Research
Science-based research stands at the foundation of the knowledge community supported by Openclimate.org. Environments to support new research activities will be developed. Two types of research that require knowledge of the climate system have emerged. The first type benefits from easy access to state-of-the-art climate simulations and evaluations of the quality of those simulations. (e.g., the IPCC archive through the Earth System Grid. The second type requires the ability to configure, alter, and develop climate models, as well as to develop interfaces to climate models. Openclimate.org will support both the research and the development of infrastructure to support the research. We recognize that the research and its infrastructure are complex, intertwined, and contribute to the sustainability of the field and the acceleration of problem solving.
Openclimate.org strives to provide entrée to key literature, research institutions, and repositories of climate change information. As members of the community develop projects and reports that work at the intersection of traditional disciplines, for example water resources, energy generation, and climate change, they will provide portals to information. Synthesis of information from different fields will highlight the important issues that each field needs to know in order to engage in productive problem solving. The use of this information will reduce the overhead for new members to gather needed information as well as a mechanism for contributing their contributions for future users.

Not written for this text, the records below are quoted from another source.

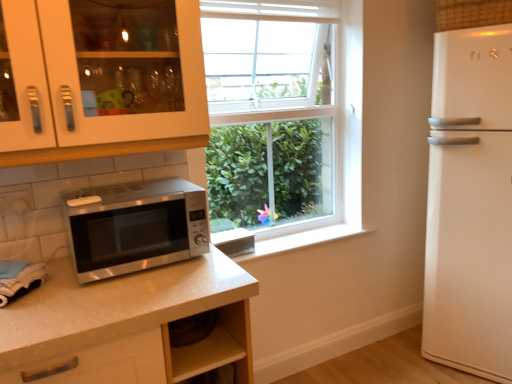
Question: Is point (115, 183) closer or farther from the camera than point (506, 142)?

Choices:
 (A) farther
 (B) closer

Answer: (B)

Question: From a real-world perspective, is satin silver microwave at lower left positioned above or below white glossy refrigerator at right?

Choices:
 (A) above
 (B) below

Answer: (A)

Question: Which object is positioned closest to the white glossy refrigerator at right?

Choices:
 (A) white glossy cabinet at upper left
 (B) satin silver microwave at lower left

Answer: (A)

Question: Estimate the real-world distances between objects in this image. Which object is closer to the white glossy refrigerator at right?

Choices:
 (A) white glossy cabinet at upper left
 (B) satin silver microwave at lower left

Answer: (A)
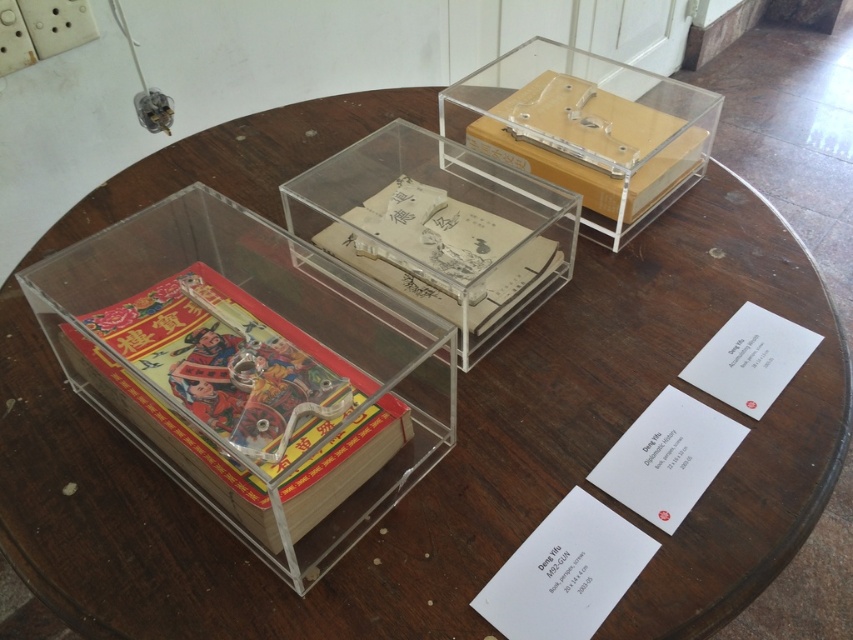
You are a visitor at an exhibition and see the red glossy book at center and the transparent acrylic box at upper center. Which object is positioned higher from the ground?

The transparent acrylic box at upper center is positioned higher from the ground than the red glossy book at center because the red glossy book at center is below it.

You are a visitor at an exhibition and see the transparent acrylic box at upper center and the yellowish paper book at center. Which object is positioned higher from the ground?

The transparent acrylic box at upper center is positioned higher from the ground than the yellowish paper book at center.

The scope of Openclimate.org is not limited to the physical climate system and the use of information on the physical climate. Impacts of climate change are realized in ecosystems and humans. The problems posed by the members of the growing climate community range often need to be informed by climate change; that is, how does climate change sit in relation to other factors that influence problem solutions? This rationalization of the role of climate change helps to advance solutions; it, then, informs the generation of new climate change information.
We recognize the unique opportunity provided by the predictions of climate change. We have the opportunity to anticipate climate change; we can build resilience and develop plans to reduce deleterious disruption. We can use the information to inform history, what is happening today that historians of the future will look back on as the early behavior of those facing climate change – what are the written and oral stories?